> [MATERIAL SUPPLIED]:
::::

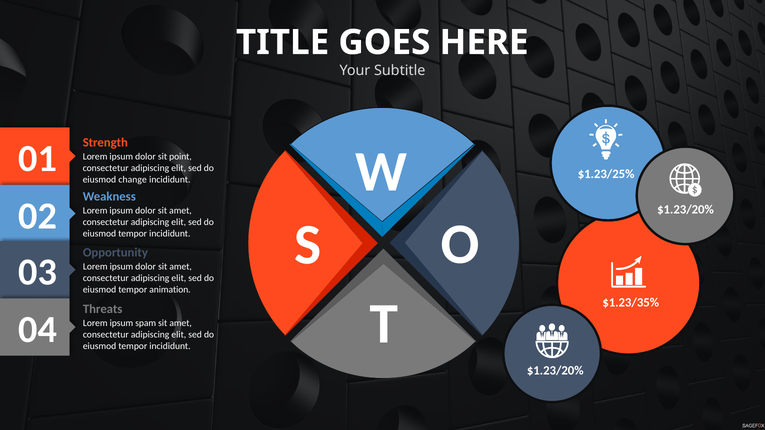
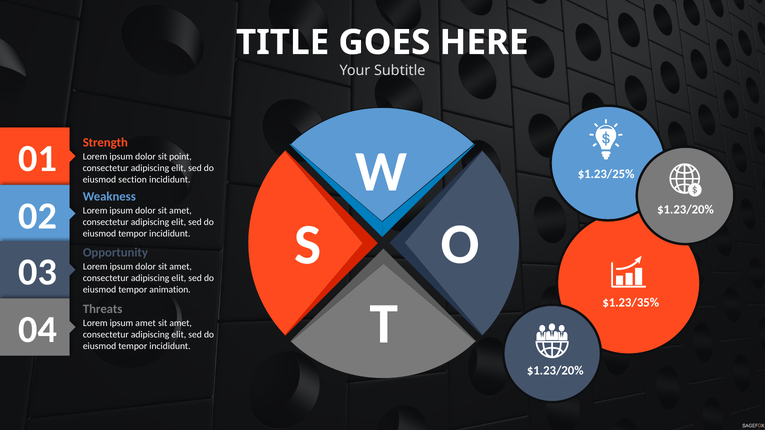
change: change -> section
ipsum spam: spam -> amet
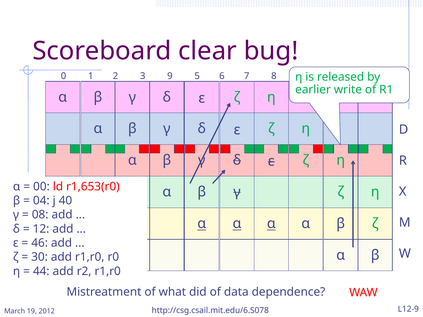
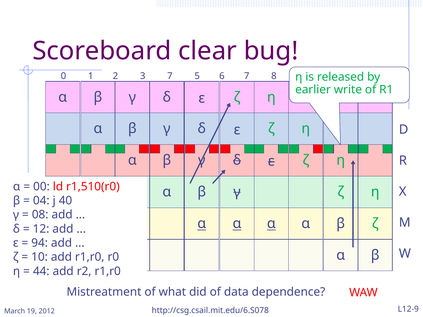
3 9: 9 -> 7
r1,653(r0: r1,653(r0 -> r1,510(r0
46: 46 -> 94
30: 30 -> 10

::::

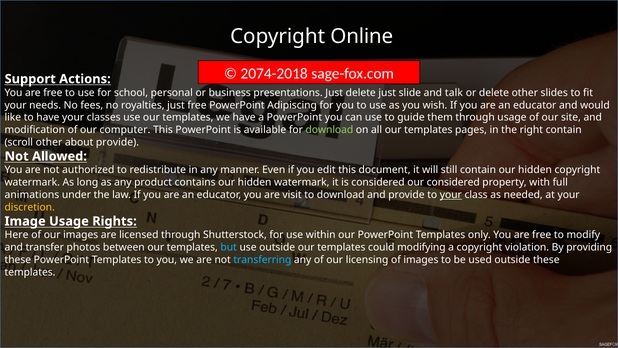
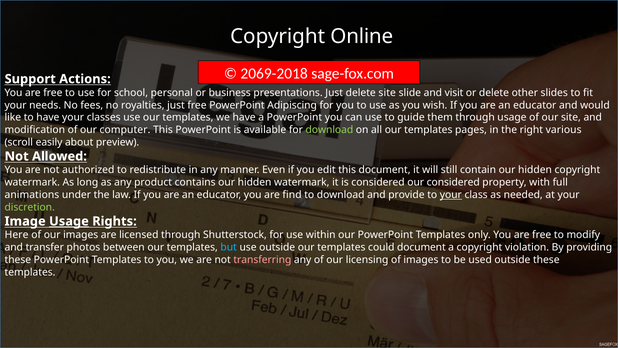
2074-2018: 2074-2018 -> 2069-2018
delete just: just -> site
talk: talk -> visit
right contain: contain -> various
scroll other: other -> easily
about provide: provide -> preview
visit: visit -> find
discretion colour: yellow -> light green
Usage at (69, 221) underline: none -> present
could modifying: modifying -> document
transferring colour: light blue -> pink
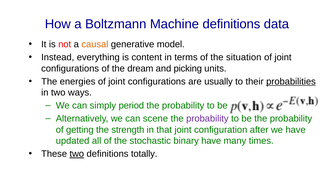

::::

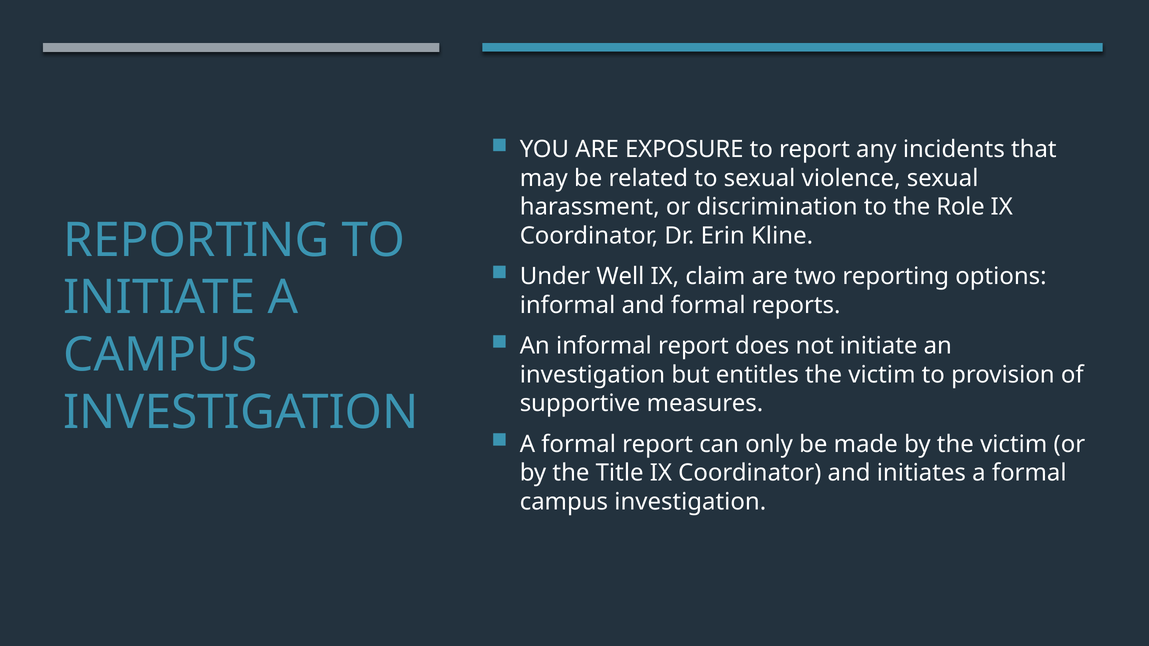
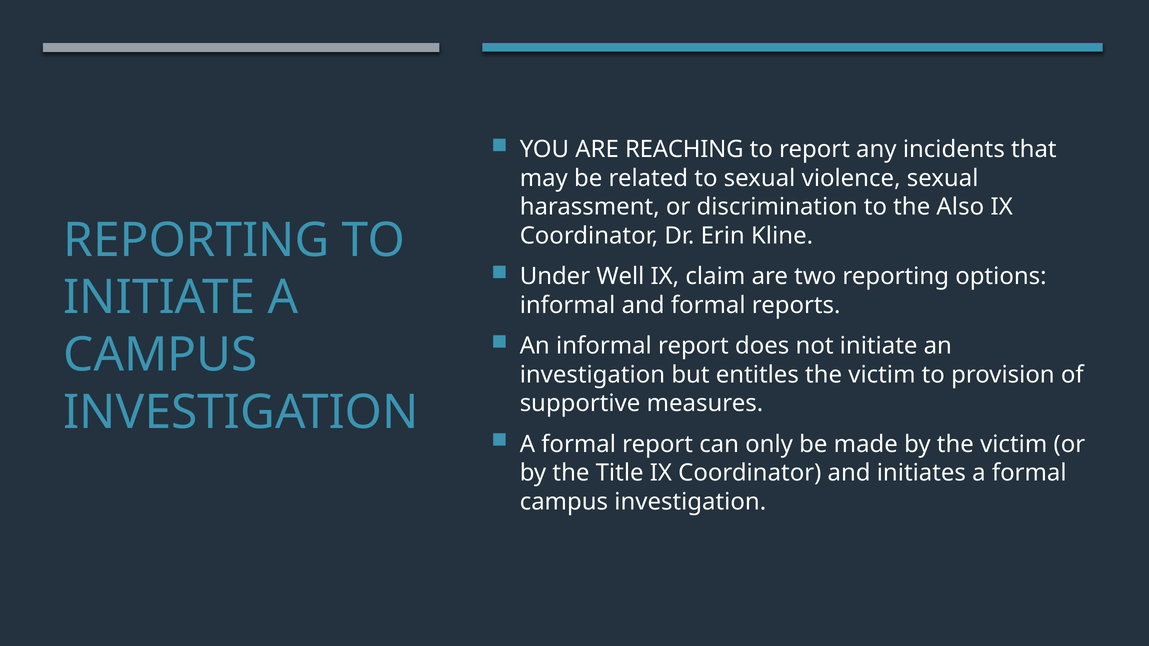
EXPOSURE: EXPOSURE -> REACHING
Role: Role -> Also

::::

Replace "colour" with "color" in the lines from the one holding "2074-2018: 2074-2018 -> 2069-2018" through the one holding "transferring colour: light blue -> pink", both included, and give back only those lines with nothing else changed.

> [CORRECT ANSWER]:
2074-2018: 2074-2018 -> 2069-2018
delete just: just -> site
talk: talk -> visit
right contain: contain -> various
scroll other: other -> easily
about provide: provide -> preview
visit: visit -> find
discretion color: yellow -> light green
Usage at (69, 221) underline: none -> present
could modifying: modifying -> document
transferring color: light blue -> pink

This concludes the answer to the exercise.